Principle four explains how perinatal peer support should involve people with relevant lived experience in its design and delivery. This means that peer workers and mothers affected by perinatal mental health difficulties should lead decisions about how peer support happens within the service. This includes involvement at project management level and, wherever possible, mothers with lived experience should be skilled up to take on management positions. If this is not possible, they should be involved in the co-production and co-design of peer support work, as well as the service in which it takes place, and treated as equal partners throughout that process.

 

Principle five explores the ways in which peer workers can benefit from their involvement in peer support. Peer workers are not ‘providers’ of support in the same way that clinicians are and should be able to benefit from peer relationships, although they may not benefit in the same way as the mothers they are supporting. Some benefits peer workers might experience are increased confidence, a sense of purpose, and feeling helpful. Perinatal mental health services must recognise that offering peer support has an impact on peer workers’ own mental health and wellbeing, and take steps to ensure that the impact is a positive one. These steps must include providing adequate training and supervision.

 

Illustration by Carys Tait | Carys-ink.com

Remote Perinatal Peer Support

Remote perinatal peer support refers to peer support taking place online, via video calls, email, telephone, etc. The CoViD-19 pandemic has made this necessary for more peer support services and projects, and many are now using online digital platforms such as Zoom.

We will be using the principles to develop online resources to help people participate in perinatal peer support remotely. We designed a survey to identify gaps in this area and had a great response from people and groups who currently facilitate perinatal peer support, telling us what would be useful to them. Our next steps are to speak to some of them in more depth and to conduct shared learning sessions so that people can benefit from each others’ experiences and expertise.

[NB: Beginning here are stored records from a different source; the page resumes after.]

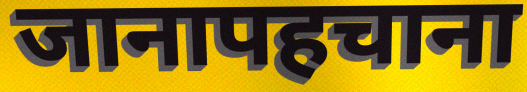
जानापहचाना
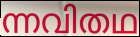
ന്നവിതഥ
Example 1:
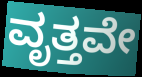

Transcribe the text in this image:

ವೃತ್ತವೇ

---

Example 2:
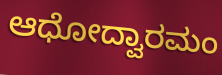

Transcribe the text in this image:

ಆಧೋದ್ವಾರಮಂ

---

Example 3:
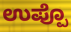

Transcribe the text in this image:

ಉಪ್ಪೊ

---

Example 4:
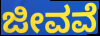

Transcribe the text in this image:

ಜೀವವೆ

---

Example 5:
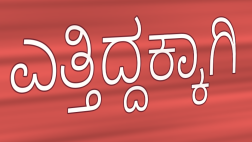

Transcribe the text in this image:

ಎತ್ತಿದ್ದಕ್ಕಾಗಿ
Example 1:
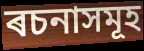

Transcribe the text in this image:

ৰচনাসমূহ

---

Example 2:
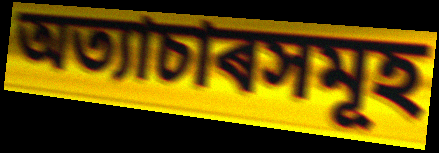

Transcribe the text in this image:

অত্যাচাৰসমূহ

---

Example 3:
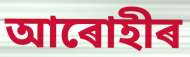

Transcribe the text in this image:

আৰোহীৰ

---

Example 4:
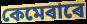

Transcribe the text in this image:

কেমেৰাৰে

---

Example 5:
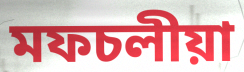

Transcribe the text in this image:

মফচলীয়া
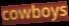
cowboys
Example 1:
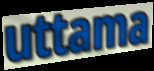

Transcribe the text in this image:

uttama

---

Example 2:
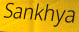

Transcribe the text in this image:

Sankhya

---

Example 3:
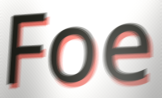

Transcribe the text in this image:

Foe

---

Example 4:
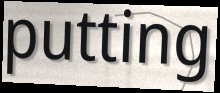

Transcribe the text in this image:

putting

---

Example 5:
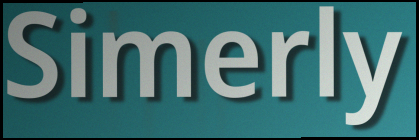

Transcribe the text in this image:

Simerly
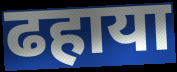
ढहाया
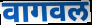
वागवल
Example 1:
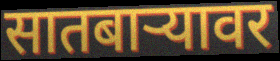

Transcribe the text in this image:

सातबाऱ्यावर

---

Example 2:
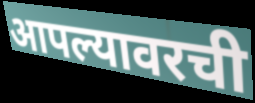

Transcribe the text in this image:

आपल्यावरची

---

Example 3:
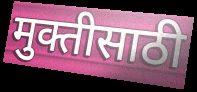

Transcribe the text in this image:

मुक्तीसाठी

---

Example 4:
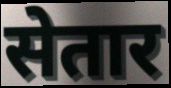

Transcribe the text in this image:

सेतार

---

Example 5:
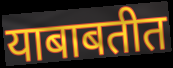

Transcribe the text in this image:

याबाबतीत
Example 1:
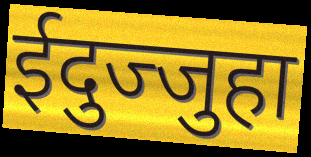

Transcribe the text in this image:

ईदुज्जुहा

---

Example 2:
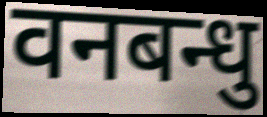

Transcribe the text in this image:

वनबन्धु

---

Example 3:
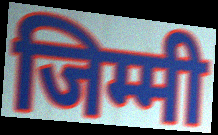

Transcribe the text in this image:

जिम्मी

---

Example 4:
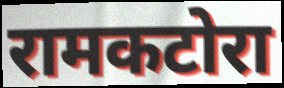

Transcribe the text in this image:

रामकटोरा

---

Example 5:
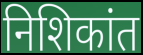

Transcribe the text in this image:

निशिकांत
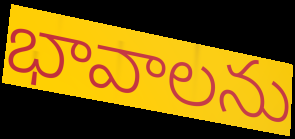
భావాలను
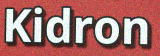
Kidron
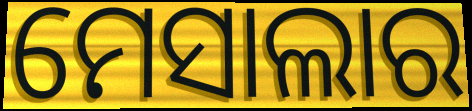
ମେସାଲାର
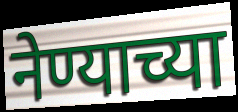
नेण्याच्या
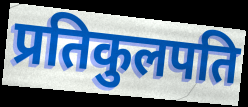
प्रतिकुलपति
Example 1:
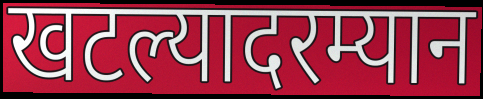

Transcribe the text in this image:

खटल्यादरम्यान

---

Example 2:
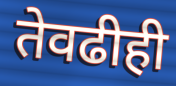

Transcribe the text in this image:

तेवढीही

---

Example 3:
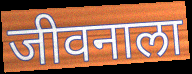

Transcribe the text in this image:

जीवनाला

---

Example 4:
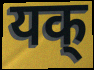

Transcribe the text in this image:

यक्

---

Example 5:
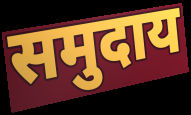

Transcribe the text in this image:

समुदाय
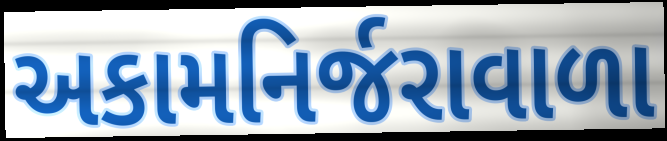
અકામનિર્જરાવાળા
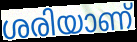
ശരിയാണ്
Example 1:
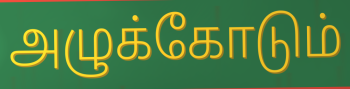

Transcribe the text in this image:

அழுக்கோடும்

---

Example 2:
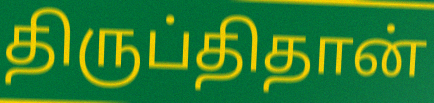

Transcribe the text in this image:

திருப்திதான்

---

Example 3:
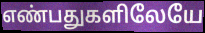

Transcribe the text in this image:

எண்பதுகளிலேயே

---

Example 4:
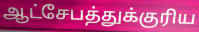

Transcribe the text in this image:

ஆட்சேபத்துக்குரிய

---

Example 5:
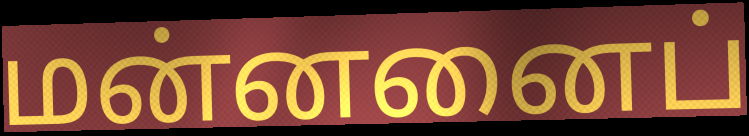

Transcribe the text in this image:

மன்னனைப்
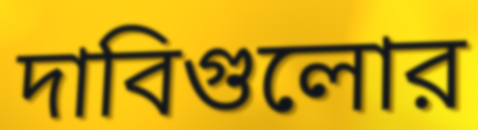
দাবিগুলোর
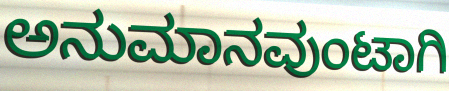
ಅನುಮಾನವುಂಟಾಗಿ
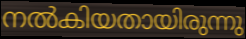
നൽകിയതായിരുന്നു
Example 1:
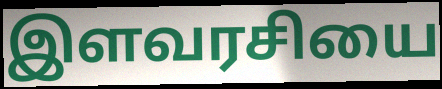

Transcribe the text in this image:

இளவரசியை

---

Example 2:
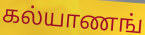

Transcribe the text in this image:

கல்யாணங்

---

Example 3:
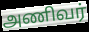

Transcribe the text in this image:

அணிவர்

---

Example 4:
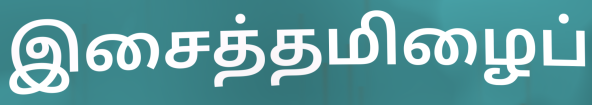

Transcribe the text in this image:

இசைத்தமிழைப்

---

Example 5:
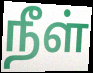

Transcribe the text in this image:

நீள்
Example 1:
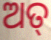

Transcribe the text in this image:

ଅତ୍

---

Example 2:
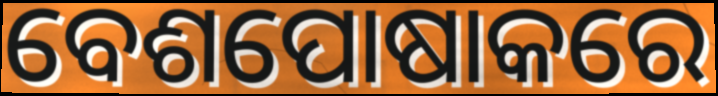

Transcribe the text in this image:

ବେଶପୋଷାକରେ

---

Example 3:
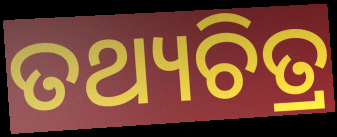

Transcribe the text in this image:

ତଥ୍ୟଚିତ୍ର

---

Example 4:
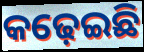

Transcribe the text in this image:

କଢ଼େଇଛି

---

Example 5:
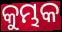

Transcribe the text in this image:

କୁମ୍ଭକ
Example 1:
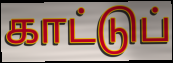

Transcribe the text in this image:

காட்டுப்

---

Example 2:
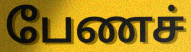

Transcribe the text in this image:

பேணச்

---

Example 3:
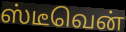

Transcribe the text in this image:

ஸ்டீவென்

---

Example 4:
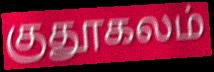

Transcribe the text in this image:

குதூகலம்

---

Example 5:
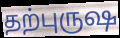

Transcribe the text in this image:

தற்புருஷ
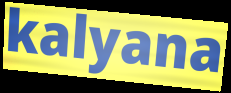
kalyana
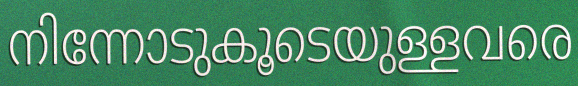
നിന്നോടുകൂടെയുള്ളവരെ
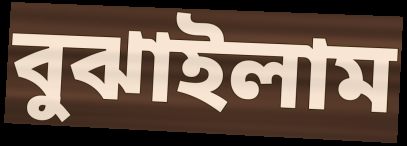
বুঝাইলাম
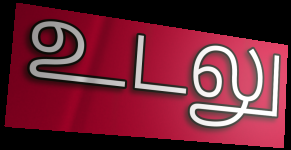
உடலு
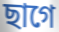
ছাগে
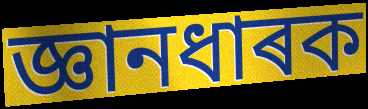
জ্ঞানধাৰক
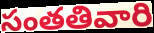
సంతతివారి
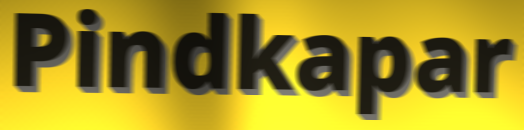
Pindkapar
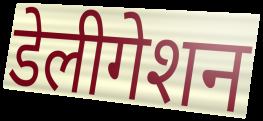
डेलीगेशन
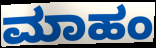
ಮಾಹಂ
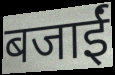
बजाईं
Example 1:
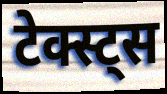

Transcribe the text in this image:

टेक्स्ट्स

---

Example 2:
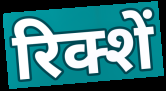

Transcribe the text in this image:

रिक्शें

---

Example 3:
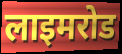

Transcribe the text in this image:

लाइमरोड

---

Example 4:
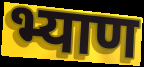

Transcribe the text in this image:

If you would like further information or would like to contribute, then please get in touch we would be happy to hear from you!

Illustration by Carys Tait | Carys-ink.com

Perinatal peer support in NHS services

The NHS Long Term Plan builds on the commitment of the Five Year Forward View on Mental Health to improve perinatal mental health services in England. The NHS aims to ensure that by 2023/24 that at least 66,000 families will have access to perinatal mental health care and support in the community.  

Since the launch of the perinatal peer support principles in December 2019, peer support in NHS perinatal mental health services has continued to expand and develop. Peer workers and peer support volunteers are increasingly being recruited to work in these services and are an important part of the workforce.

Three mothers who have experienced a perinatal mental health problem in the past have co-produced a ‘thought piece’ about peer support within NHS perinatal mental health services, supported by staff from Mind and commissioned by Health Education England. Informed by the perinatal peer support principles, they engaged in a series of discussions with peer workers and clinical staff within these services to understand how to ensure that peer support within these services is as beneficial as possible for everyone involved.

The thought piece develops the guidance offered by the perinatal peer support principles for this specific context and offers insights and recommendations to help make sure that mothers using these services have access to positive peer support.